Ciro Gomes concedeu uma ruidosa entrevista ao Huffington Post Brasil. Em meio ao festival de bravatas de sempre, aproveitou seu tempo para defender um projeto alternativo para a extrema-esquerda e atacar João Doria, a quem chamou de "playboy". Disse até que prefere "mil vezes" Jair Bolsonaro que "aquele enganador". 

Ciro é uma figura curiosa, já que é ao mesmo tempo inteligente, truculento, catimbero e completamente imprudente em suas apostas. O sujeito se arrisca, sempre jogando na base do tudo ou nada. 

Não dá para saber exatamente qual é a de Ciro: ele prefere ter Doria ou Bolsonaro como seus concorrentes em 2018? Será que a indicação em Jair sinaliza o medo de enfrentar Doria ou a crença de que há mais similitudes entre os projetos de cunho mais nacionalista dele e do ex-capitão? Isso não foi dito, apenas vociferado de maneira um tanto confusa. Mas não pensem que ele é confuso. Só é um apostador delinquente. 

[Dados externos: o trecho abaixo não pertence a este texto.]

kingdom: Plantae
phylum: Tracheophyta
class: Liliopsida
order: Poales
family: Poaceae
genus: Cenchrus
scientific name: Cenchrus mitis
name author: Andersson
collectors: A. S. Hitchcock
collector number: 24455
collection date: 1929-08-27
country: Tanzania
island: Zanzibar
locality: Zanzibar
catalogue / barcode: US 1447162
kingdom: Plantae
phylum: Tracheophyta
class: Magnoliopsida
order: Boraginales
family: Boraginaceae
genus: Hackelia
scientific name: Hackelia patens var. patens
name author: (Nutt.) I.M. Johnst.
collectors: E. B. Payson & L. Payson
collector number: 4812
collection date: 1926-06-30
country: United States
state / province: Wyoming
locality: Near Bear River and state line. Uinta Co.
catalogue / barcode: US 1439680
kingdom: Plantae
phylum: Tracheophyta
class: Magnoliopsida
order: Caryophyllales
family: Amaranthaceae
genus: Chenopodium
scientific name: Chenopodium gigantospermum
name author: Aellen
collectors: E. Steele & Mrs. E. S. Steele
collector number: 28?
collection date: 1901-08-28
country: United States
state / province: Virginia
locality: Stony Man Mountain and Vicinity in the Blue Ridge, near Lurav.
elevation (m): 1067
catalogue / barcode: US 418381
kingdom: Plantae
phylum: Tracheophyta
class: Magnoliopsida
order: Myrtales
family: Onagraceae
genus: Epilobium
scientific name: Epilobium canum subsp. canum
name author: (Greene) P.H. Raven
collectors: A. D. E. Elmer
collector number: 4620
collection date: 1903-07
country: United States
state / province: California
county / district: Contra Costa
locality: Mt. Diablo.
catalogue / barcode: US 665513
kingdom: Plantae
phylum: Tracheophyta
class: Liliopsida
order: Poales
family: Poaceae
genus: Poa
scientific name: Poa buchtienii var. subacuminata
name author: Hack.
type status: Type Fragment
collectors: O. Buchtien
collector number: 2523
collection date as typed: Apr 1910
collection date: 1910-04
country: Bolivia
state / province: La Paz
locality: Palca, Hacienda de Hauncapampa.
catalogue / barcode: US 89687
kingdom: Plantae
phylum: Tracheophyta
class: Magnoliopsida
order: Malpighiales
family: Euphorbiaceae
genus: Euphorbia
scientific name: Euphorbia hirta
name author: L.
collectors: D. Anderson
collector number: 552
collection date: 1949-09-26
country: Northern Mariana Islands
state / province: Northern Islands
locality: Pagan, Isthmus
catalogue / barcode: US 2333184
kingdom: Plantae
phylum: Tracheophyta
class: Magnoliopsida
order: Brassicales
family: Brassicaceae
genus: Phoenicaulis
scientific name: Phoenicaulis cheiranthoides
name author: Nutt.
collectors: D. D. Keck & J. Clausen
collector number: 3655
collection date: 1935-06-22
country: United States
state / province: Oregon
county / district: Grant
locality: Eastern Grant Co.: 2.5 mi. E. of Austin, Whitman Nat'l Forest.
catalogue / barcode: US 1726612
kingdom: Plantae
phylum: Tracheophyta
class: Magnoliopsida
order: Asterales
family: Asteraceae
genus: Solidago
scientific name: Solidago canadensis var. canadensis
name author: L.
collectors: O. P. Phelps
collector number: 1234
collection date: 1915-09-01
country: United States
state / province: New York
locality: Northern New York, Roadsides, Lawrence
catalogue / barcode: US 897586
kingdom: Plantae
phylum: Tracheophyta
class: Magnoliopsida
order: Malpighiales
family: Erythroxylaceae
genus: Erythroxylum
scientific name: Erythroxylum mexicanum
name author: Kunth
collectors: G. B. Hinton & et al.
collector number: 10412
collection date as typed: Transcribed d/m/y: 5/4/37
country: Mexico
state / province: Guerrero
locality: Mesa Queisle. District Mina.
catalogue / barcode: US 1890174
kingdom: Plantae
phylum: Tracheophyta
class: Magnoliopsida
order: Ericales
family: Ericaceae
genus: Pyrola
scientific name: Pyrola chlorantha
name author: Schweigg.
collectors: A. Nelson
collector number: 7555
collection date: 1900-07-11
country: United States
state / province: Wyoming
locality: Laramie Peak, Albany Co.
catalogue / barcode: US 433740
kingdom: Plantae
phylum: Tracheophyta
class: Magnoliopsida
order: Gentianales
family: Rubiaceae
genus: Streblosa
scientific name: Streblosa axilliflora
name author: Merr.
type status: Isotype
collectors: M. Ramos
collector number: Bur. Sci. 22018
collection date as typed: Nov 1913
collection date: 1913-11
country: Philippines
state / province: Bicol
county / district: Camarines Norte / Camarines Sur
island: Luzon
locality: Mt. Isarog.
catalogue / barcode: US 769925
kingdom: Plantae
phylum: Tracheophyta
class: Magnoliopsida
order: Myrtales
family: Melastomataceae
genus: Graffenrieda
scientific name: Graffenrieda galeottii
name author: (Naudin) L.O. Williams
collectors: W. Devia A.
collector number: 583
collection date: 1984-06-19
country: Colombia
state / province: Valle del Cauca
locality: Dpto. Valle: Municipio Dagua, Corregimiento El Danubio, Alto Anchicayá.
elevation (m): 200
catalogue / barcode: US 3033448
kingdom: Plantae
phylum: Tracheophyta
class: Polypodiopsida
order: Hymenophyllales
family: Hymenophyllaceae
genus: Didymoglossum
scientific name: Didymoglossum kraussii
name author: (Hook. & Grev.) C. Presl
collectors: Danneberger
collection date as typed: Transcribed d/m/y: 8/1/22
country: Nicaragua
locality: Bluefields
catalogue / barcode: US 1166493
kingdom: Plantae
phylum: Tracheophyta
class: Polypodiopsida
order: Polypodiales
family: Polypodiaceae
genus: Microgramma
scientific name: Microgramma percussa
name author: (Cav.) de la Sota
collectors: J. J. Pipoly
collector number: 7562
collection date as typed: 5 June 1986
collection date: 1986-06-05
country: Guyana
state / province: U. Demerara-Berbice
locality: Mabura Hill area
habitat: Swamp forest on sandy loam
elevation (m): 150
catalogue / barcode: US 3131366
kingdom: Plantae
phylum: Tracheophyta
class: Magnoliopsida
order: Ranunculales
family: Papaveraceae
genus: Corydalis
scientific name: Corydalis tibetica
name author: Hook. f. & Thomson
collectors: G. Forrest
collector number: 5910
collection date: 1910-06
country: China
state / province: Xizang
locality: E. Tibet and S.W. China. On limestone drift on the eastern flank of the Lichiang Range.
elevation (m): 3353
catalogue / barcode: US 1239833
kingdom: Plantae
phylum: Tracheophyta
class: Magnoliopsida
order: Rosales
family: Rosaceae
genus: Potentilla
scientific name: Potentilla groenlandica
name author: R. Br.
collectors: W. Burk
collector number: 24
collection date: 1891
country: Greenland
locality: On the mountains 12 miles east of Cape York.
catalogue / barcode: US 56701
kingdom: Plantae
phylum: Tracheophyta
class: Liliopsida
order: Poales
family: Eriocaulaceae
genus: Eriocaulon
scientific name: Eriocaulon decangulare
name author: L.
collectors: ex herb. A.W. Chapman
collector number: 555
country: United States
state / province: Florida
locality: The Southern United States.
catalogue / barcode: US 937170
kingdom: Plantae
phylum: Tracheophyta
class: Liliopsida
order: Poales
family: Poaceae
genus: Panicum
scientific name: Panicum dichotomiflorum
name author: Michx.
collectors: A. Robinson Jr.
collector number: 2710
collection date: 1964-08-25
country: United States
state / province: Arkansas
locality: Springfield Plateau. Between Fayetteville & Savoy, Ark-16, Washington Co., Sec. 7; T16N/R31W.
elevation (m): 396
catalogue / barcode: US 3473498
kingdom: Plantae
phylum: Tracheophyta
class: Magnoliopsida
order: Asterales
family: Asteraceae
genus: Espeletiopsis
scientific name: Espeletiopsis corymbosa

Ciro é tão rasteiro que chega até a chamar Doria de playboy, mesmo sabendo mais do que ninguém, que sua família está na política desde o Império. A prefeitura de Sobral então é feudo da família desde 1890. Mas Doria é que seria um playboy, segundo Ciro. 

Ciro parece muito o Domingos, que ex-Santos e ex-Portuguesa. Completamente desleal, era protagonista das encenações mais bizarras nos jogos em que atuava. Quando não estava batendo nos adversários, estava se fingindo de vítima da forma mais canastra possível. Ciro é a mesma coisa. A única certeza que se tem sobre ele é que é um sujeito inteligente e sagaz, e que seu projeto é um dos piores possíveis para o Brasil.